AI Solutions Architect
Solution Architecture & Innovation
Translate business challenges into well-scoped AI solutions, balancing feasibility, value, cost, and speed.
Architect end-to-end AI systems, including data ingestion, model training, inference pipelines, monitoring, and governance.
Design and refine LLM/RAG architectures, agent workflows, and prompt engineering patterns.
Rapidly explore emerging tools/techniques to extend AI capabilities across the organization.
Build reusable reference architectures and best practices for internal teams.
Technical Leadership & Execution
Partner with engineering, data science, and product teams to guide implementation.
Conduct PoCs, prototypes, and pilots to validate technical suitability before scaling.
Ensure solutions meet performance, security, compliance, and cost-efficiency requirements.
Integrate AI capabilities into existing systems, both cloud and legacy.
Work with MLOps/DevOps to establish robust CI/CD, observability, and lifecycle management.
Strategy, Governance & Cross-Functional Collaboration
Complement the Product team by defining the technical AI/ML roadmap, assessing feasibility, shaping the use-case pipeline, and specifying the architecture required to deliver prioritized initiatives.
Provide expertise on responsible AI, privacy, and risk-aware design.
Communicate complex concepts to stakeholders at all levels.
Mentor engineers and data scientists on architecture, quality, and emerging AI capabilities.
Qualifications
- Bachelor's or Master's degree in Computer Science, Engineering, or related field. OR equivalent work experience.
- Additional certifications in AI/ML technologies are preferred.
- Strong understanding of security, privacy, compliance, and responsible AI principles, including access control, data protection, and risk mitigation.
- Deep understanding of machine learning, generative AI, LLMs, RAG, prompt engineering, vector databases, and model evaluation frameworks.
- Experience translating business requirements into solution architectures, technical roadmaps, and implementation plans.
- Experience working cross-functionally with engineering, product, data teams, and business stakeholders to deliver measurable outcomes.
- Knowledge of MLOps/LLMOps practices such as CI/CD, model monitoring, observability, versioning, governance, and lifecycle management.

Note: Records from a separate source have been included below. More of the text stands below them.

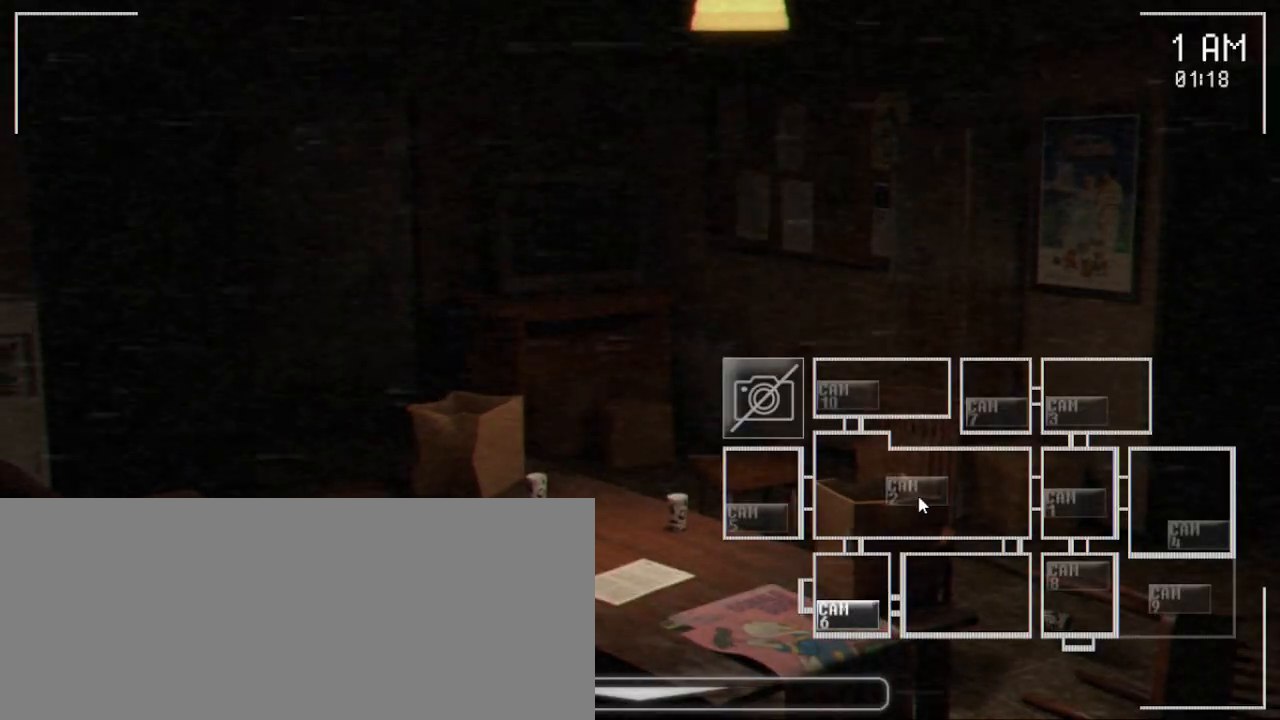
{"keys": [], "mouse": [], "events": [[200, "mouse_left", "down"], [317, "mouse_left", "up"]]}
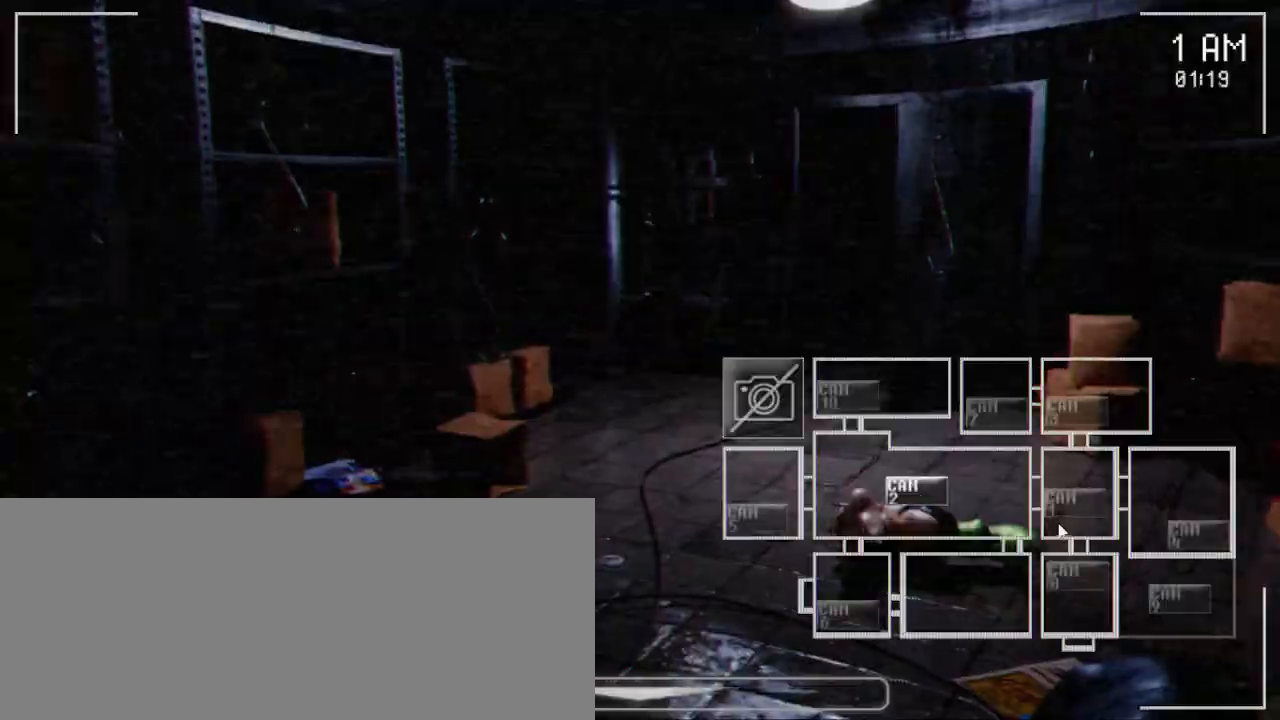
{"keys": [], "mouse": ["left"], "events": [[217, "mouse_left", "down"], [333, "mouse_left", "up"], [467, "mouse_left", "down"]]}
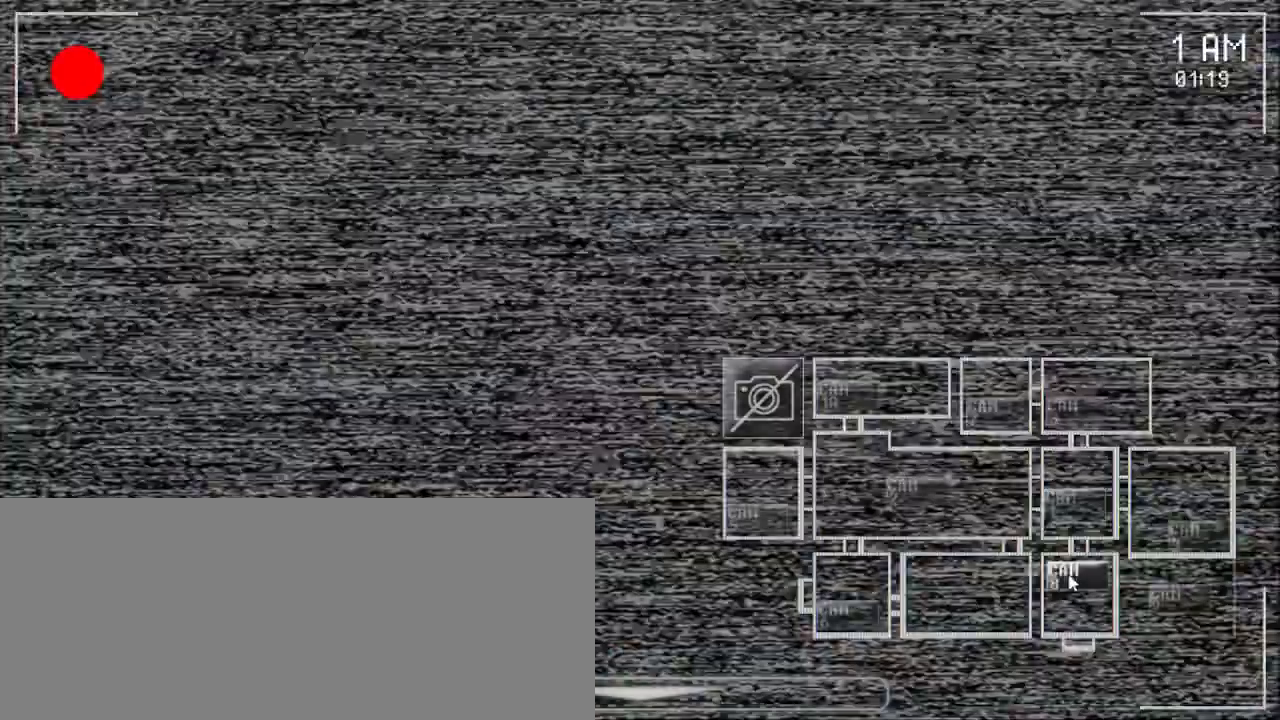
{"keys": [], "mouse": [], "events": [[83, "mouse_left", "up"], [350, "mouse_left", "down"], [483, "mouse_left", "up"]]}
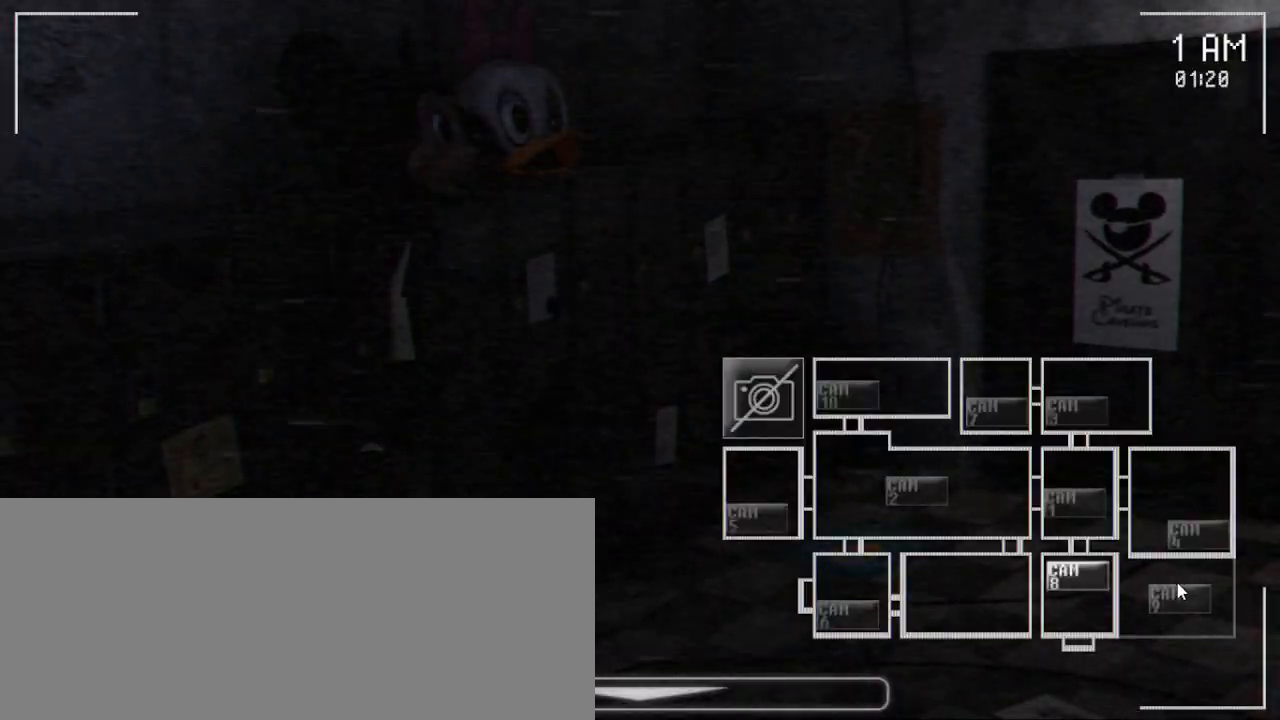
{"keys": [], "mouse": [], "events": [[83, "mouse_left", "down"], [217, "mouse_left", "up"], [400, "mouse_left", "down"], [500, "mouse_left", "up"]]}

- Exceptionally curious, adaptive, and proactive, stays ahead of fast-changing AI technologies.
- Fast learner with ability to shift between conceptual and hands-on tasks.
- Strong problem solver with a “builder” mentality.
- Comfortable with ambiguity, rapid experimentation, and iterative design.
- Excellent communicator to both technical and business audiences.
- Collaborative and supportive partner to cross-functional teams.
Pay
The estimated salary range for this position is $150,000 to $175,000 plus bonus. Starting pay is dependent on multiple factors, such as skills, experience, and work location, and is not typically at the top of the range.
Benefits
- Full benefits package including Flexible Time Off (FTO), health, dental, vision, investment savings plan, bonus, equity incentive, and additional miscellaneous benefits.